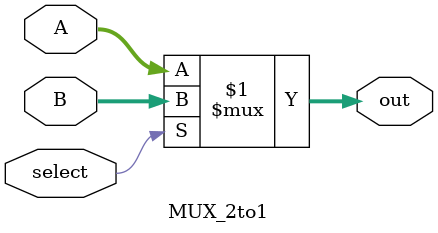
<source format=sv>
`timescale 1ns / 1ps

module MUX_2to1(
    input [31:0]  A,    // input data A
    input [31:0]  B,    // input data B
    input select,       // control signal
    
    output [31:0] out   // output data
    );
    
    assign out = select? B : A;
    
endmodule
</source>
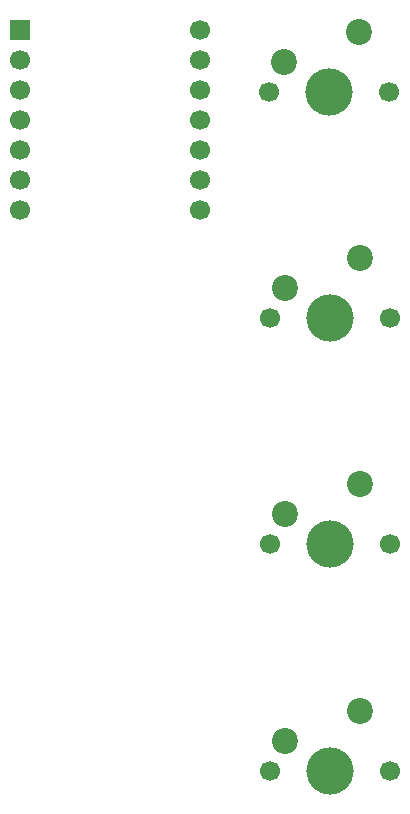
<source format=gbr>
%TF.GenerationSoftware,KiCad,Pcbnew,8.0.6*%
%TF.CreationDate,2024-11-02T08:16:50+08:00*%
%TF.ProjectId,macropad,6d616372-6f70-4616-942e-6b696361645f,rev?*%
%TF.SameCoordinates,Original*%
%TF.FileFunction,Soldermask,Top*%
%TF.FilePolarity,Negative*%
%FSLAX46Y46*%
G04 Gerber Fmt 4.6, Leading zero omitted, Abs format (unit mm)*
G04 Created by KiCad (PCBNEW 8.0.6) date 2024-11-02 08:16:50*
%MOMM*%
%LPD*%
G01*
G04 APERTURE LIST*
%ADD10C,1.700000*%
%ADD11C,4.000000*%
%ADD12C,2.200000*%
%ADD13R,1.700000X1.700000*%
G04 APERTURE END LIST*
D10*
%TO.C,SW4*%
X149354000Y-144098631D03*
D11*
X154434000Y-144098631D03*
D10*
X159514000Y-144098631D03*
D12*
X156974000Y-139018631D03*
X150624000Y-141558631D03*
%TD*%
D10*
%TO.C,SW3*%
X149396000Y-124916101D03*
D11*
X154476000Y-124916101D03*
D10*
X159556000Y-124916101D03*
D12*
X157016000Y-119836101D03*
X150666000Y-122376101D03*
%TD*%
D10*
%TO.C,SW1*%
X149340000Y-86592530D03*
D11*
X154420000Y-86592530D03*
D10*
X159500000Y-86592530D03*
D12*
X156960000Y-81512530D03*
X150610000Y-84052530D03*
%TD*%
D10*
%TO.C,SW2*%
X149380000Y-105774098D03*
D11*
X154460000Y-105774098D03*
D10*
X159540000Y-105774098D03*
D12*
X157000000Y-100694098D03*
X150650000Y-103234098D03*
%TD*%
D13*
%TO.C,U1*%
X128200000Y-81392015D03*
D10*
X128200000Y-83932015D03*
X128200000Y-86472015D03*
X128200000Y-89012015D03*
X128200000Y-91552015D03*
X128200000Y-94092015D03*
X128200000Y-96632015D03*
X143450000Y-96632015D03*
X143450000Y-94092015D03*
X143450000Y-91552015D03*
X143450000Y-89012015D03*
X143450000Y-86472015D03*
X143450000Y-83932015D03*
X143450000Y-81392015D03*
%TD*%
M02*

</source>
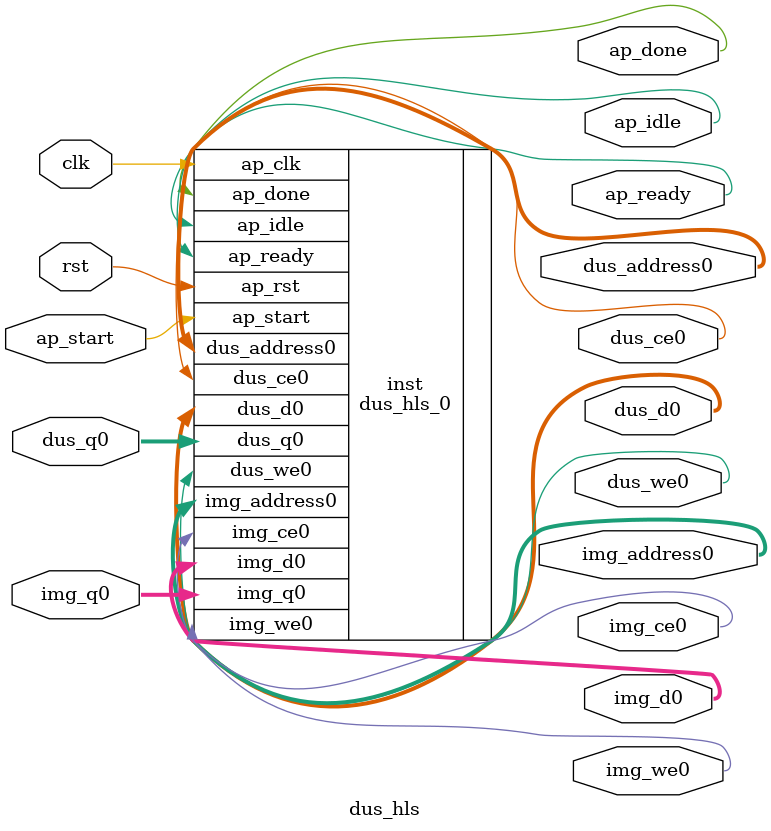
<source format=sv>
module dus_hls(
  dus_ce0,
  dus_we0,
  img_ce0,
  img_we0,
  clk,
  rst,
  ap_start,
  ap_done,
  ap_ready,
  ap_idle,
  dus_address0,
  dus_d0,
  dus_q0,
  img_address0,
  img_d0,
  img_q0
);

output wire dus_ce0;
output wire dus_we0;
output wire img_ce0;
output wire img_we0;
input wire clk;
input wire rst;
input wire ap_start;
output wire ap_done;
output wire ap_ready;
output wire ap_idle;
output wire [9 : 0] dus_address0;
output wire [31 : 0] dus_d0;
input wire [31 : 0] dus_q0;
output wire [9 : 0] img_address0;
output wire [31 : 0] img_d0;
input wire [31 : 0] img_q0;
  dus_hls_0 inst (
    .dus_ce0(dus_ce0),
    .dus_we0(dus_we0),
    .img_ce0(img_ce0),
    .img_we0(img_we0),
    .ap_clk(clk),
    .ap_rst(rst),
    .ap_start(ap_start),
    .ap_done(ap_done),
    .ap_ready(ap_ready),
    .ap_idle(ap_idle),
    .dus_address0(dus_address0),
    .dus_d0(dus_d0),
    .dus_q0(dus_q0),
    .img_address0(img_address0),
    .img_d0(img_d0),
    .img_q0(img_q0)
  );
endmodule
</source>
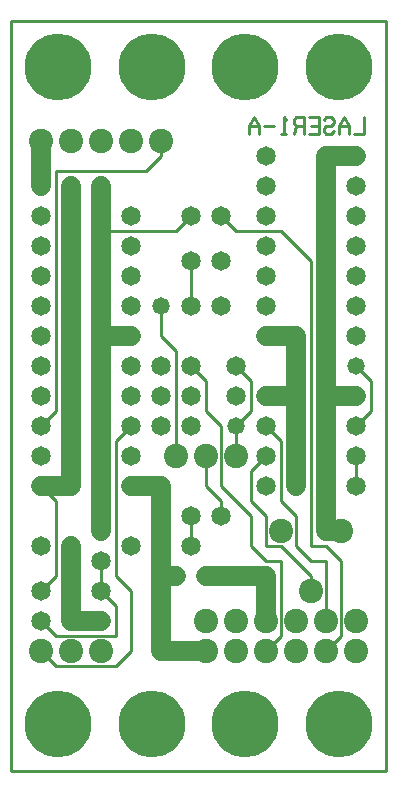
<source format=gbl>
%MOIN*%
%FSLAX25Y25*%
G04 D10 used for Character Trace; *
G04     Circle (OD=.01000) (No hole)*
G04 D11 used for Power Trace; *
G04     Circle (OD=.06700) (No hole)*
G04 D12 used for Signal Trace; *
G04     Circle (OD=.01100) (No hole)*
G04 D13 used for Via; *
G04     Circle (OD=.05800) (Round. Hole ID=.02800)*
G04 D14 used for Component hole; *
G04     Circle (OD=.06500) (Round. Hole ID=.03500)*
G04 D15 used for Component hole; *
G04     Circle (OD=.06700) (Round. Hole ID=.04300)*
G04 D16 used for Component hole; *
G04     Circle (OD=.08100) (Round. Hole ID=.05100)*
G04 D17 used for Component hole; *
G04     Circle (OD=.08900) (Round. Hole ID=.05900)*
G04 D18 used for Component hole; *
G04     Circle (OD=.11300) (Round. Hole ID=.08300)*
G04 D19 used for Component hole; *
G04     Circle (OD=.16000) (Round. Hole ID=.13000)*
G04 D20 used for Component hole; *
G04     Circle (OD=.18300) (Round. Hole ID=.15300)*
G04 D21 used for Component hole; *
G04     Circle (OD=.22291) (Round. Hole ID=.19291)*
%ADD10C,.01000*%
%ADD11C,.06700*%
%ADD12C,.01100*%
%ADD13C,.05800*%
%ADD14C,.06500*%
%ADD15C,.06700*%
%ADD16C,.08100*%
%ADD17C,.08900*%
%ADD18C,.11300*%
%ADD19C,.16000*%
%ADD20C,.18300*%
%ADD21C,.22291*%
%IPPOS*%
%LPD*%
G90*X0Y0D02*D21*X15625Y15625D03*D12*              
X15000Y35000D02*X35000D01*X15000D02*              
X10000Y40000D01*D16*D03*D12*X15000Y45000D02*      
X35000D01*Y55000D01*X30000Y60000D01*D14*D03*D12*  
Y70000D01*D14*D03*D12*X40000Y60000D02*            
X35000Y65000D01*X40000Y40000D02*Y60000D01*        
X35000Y35000D02*X40000Y40000D01*D16*X30000D03*D11*
X20000Y50000D02*X30000D01*D14*D03*D16*            
X20000Y40000D03*D11*Y50000D02*Y75000D01*D14*D03*  
D12*X10000Y60000D02*X15000Y65000D01*D14*          
X10000Y60000D03*D12*X15000Y65000D02*Y90000D01*    
X10000Y95000D01*D14*D03*D11*X20000D01*Y145000D01* 
D13*D03*D11*Y170000D01*D13*D03*D11*Y195000D01*D13*
D03*D12*X15000Y120000D02*Y200000D01*              
X10000Y115000D02*X15000Y120000D01*D14*            
X10000Y115000D03*Y125000D03*Y105000D03*Y135000D03*
D12*X35000Y65000D02*Y110000D01*D14*               
X40000Y75000D03*D11*X50000Y40000D02*Y65000D01*    
Y40000D02*X65000D01*D16*D03*X75000Y50000D03*      
Y40000D03*X65000Y50000D03*X85000Y40000D03*D12*    
X90000Y45000D01*Y70000D01*X85000D01*              
X80000Y75000D01*Y85000D01*X70000Y95000D01*        
Y115000D01*X65000Y120000D01*Y130000D01*           
X60000Y135000D01*D14*D03*D12*X55000Y105000D02*    
Y140000D01*D16*Y105000D03*D12*X70000Y90000D02*    
X65000Y95000D01*X70000Y85000D02*Y90000D01*D14*    
Y85000D03*X60000Y75000D03*D12*Y85000D01*D14*D03*  
D11*X50000Y65000D02*Y95000D01*Y65000D02*X55000D01*
D14*D03*X65000D03*D11*X85000D01*Y50000D01*D16*D03*
X95000Y40000D03*Y50000D03*D12*X100000Y60000D02*   
Y65000D01*D16*Y60000D03*D12*Y65000D02*            
X90000Y75000D01*X85000D01*Y85000D01*              
X80000Y90000D01*Y100000D01*X85000Y105000D01*D14*  
D03*D12*X90000Y90000D02*Y110000D01*               
X95000Y85000D02*X90000Y90000D01*X95000Y75000D02*  
Y85000D01*X100000Y70000D02*X95000Y75000D01*       
X100000Y70000D02*X105000D01*Y50000D01*D16*D03*D12*
Y40000D02*X110000Y45000D01*D16*X105000Y40000D03*  
D12*X110000Y45000D02*Y70000D01*X105000Y75000D01*  
X100000D01*Y170000D01*X90000Y180000D01*X75000D01* 
X70000Y185000D01*D14*D03*X60000D03*D12*           
X55000Y180000D01*X30000D01*D11*Y145000D01*        
Y80000D01*D14*D03*X40000Y95000D03*D11*X50000D01*  
D14*X40000Y105000D03*D12*X35000Y110000D02*        
X40000Y115000D01*D14*D03*X50000Y125000D03*        
Y115000D03*X40000Y125000D03*X50000Y135000D03*     
X60000Y115000D03*X40000Y135000D03*                
X60000Y125000D03*D12*X65000Y95000D02*Y105000D01*  
D16*D03*D13*X75000Y115000D03*D12*Y105000D01*D16*  
D03*D14*X85000Y95000D03*Y115000D03*D12*           
X90000Y110000D01*X75000Y115000D02*                
X80000Y120000D01*Y130000D01*X75000Y135000D01*D14* 
D03*X85000Y125000D03*D11*X95000D01*Y95000D01*D13* 
D03*D11*X105000Y80000D02*Y85000D01*Y80000D02*     
X110000D01*D16*D03*D12*X105000D02*Y85000D01*D11*  
Y125000D01*X115000D01*D14*D03*D12*Y115000D02*     
X120000Y120000D01*D14*X115000Y115000D03*D12*      
X120000Y120000D02*Y130000D01*X115000Y135000D01*   
D13*D03*D11*X105000Y125000D02*Y205000D01*         
X115000D01*D14*D03*Y195000D03*Y185000D03*         
X85000Y175000D03*Y205000D03*X115000Y175000D03*D21*
X109375Y234375D03*D14*X85000Y195000D03*Y185000D03*
D21*X78125Y234375D03*D10*X117511Y217871D02*       
Y212129D01*X114163D01*X112511D02*Y215000D01*      
X110837Y217871D01*X109163Y215000D01*Y212129D01*   
X112511Y215000D02*X109163D01*X104163Y216914D02*   
X105000Y217871D01*X106674D01*X107511Y216914D01*   
Y215957D01*X106674Y215000D01*X105000D01*          
X104163Y214043D01*Y213086D01*X105000Y212129D01*   
X106674D01*X107511Y213086D01*X99163Y212129D02*    
X102511D01*Y217871D01*X99163D01*X102511Y215000D02*
X100000D01*X97511Y212129D02*Y217871D01*X95000D01* 
X94163Y216914D01*Y215957D01*X95000Y215000D01*     
X97511D01*X95000D02*X94163Y212129D01*             
X91674Y216914D02*X90837Y217871D01*Y212129D01*     
X91674D02*X90000D01*X87511Y215000D02*X84163D01*   
X82511Y212129D02*Y215000D01*X80837Y217871D01*     
X79163Y215000D01*Y212129D01*X82511Y215000D02*     
X79163D01*D14*X85000Y165000D03*X115000D03*D12*    
X125000Y0D02*Y250000D01*X0Y0D02*X125000D01*X0D02* 
Y250000D01*X125000D01*D16*X50000Y210000D03*D12*   
Y205000D01*X45000Y200000D01*X15000D01*D14*        
X10000Y195000D03*D11*Y210000D01*D16*D03*X20000D03*
D14*X30000Y195000D03*D11*Y180000D01*D14*          
X40000Y175000D03*Y185000D03*Y165000D03*           
X10000Y185000D03*Y175000D03*Y165000D03*Y155000D03*
X40000D03*D13*X50000D03*D12*Y145000D01*           
X55000Y140000D01*D14*X70000Y155000D03*X60000D03*  
D12*Y170000D01*D14*D03*X70000D03*X85000Y145000D03*
D11*X95000D01*Y125000D01*D14*X115000Y105000D03*   
D12*Y95000D01*D14*D03*D16*X90000Y80000D03*D14*    
X75000Y125000D03*D16*X115000Y50000D03*D14*        
Y145000D03*D16*Y40000D03*D14*Y155000D03*X85000D03*
X40000Y145000D03*D11*X30000D01*D14*X10000D03*D16* 
X40000Y210000D03*X30000D03*D14*X10000Y75000D03*   
D21*X46875Y234375D03*X15625D03*D14*               
X10000Y50000D03*D12*X15000Y45000D01*D21*          
X46875Y15625D03*X78125D03*X109375D03*M02*         

</source>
━━━━━━━━━━
**YOUR ASSIGNMENT:** Copy out, word for word, only the lines from the one with "D12*Y95000D01*D14*D03*D16*X90000Y80000D03*D14*" through the last line of the material above.

**TASK ANSWER:**
D12*Y95000D01*D14*D03*D16*X90000Y80000D03*D14*    
X75000Y125000D03*D16*X115000Y50000D03*D14*        
Y145000D03*D16*Y40000D03*D14*Y155000D03*X85000D03*
X40000Y145000D03*D11*X30000D01*D14*X10000D03*D16* 
X40000Y210000D03*X30000D03*D14*X10000Y75000D03*   
D21*X46875Y234375D03*X15625D03*D14*               
X10000Y50000D03*D12*X15000Y45000D01*D21*          
X46875Y15625D03*X78125D03*X109375D03*M02*         

</source>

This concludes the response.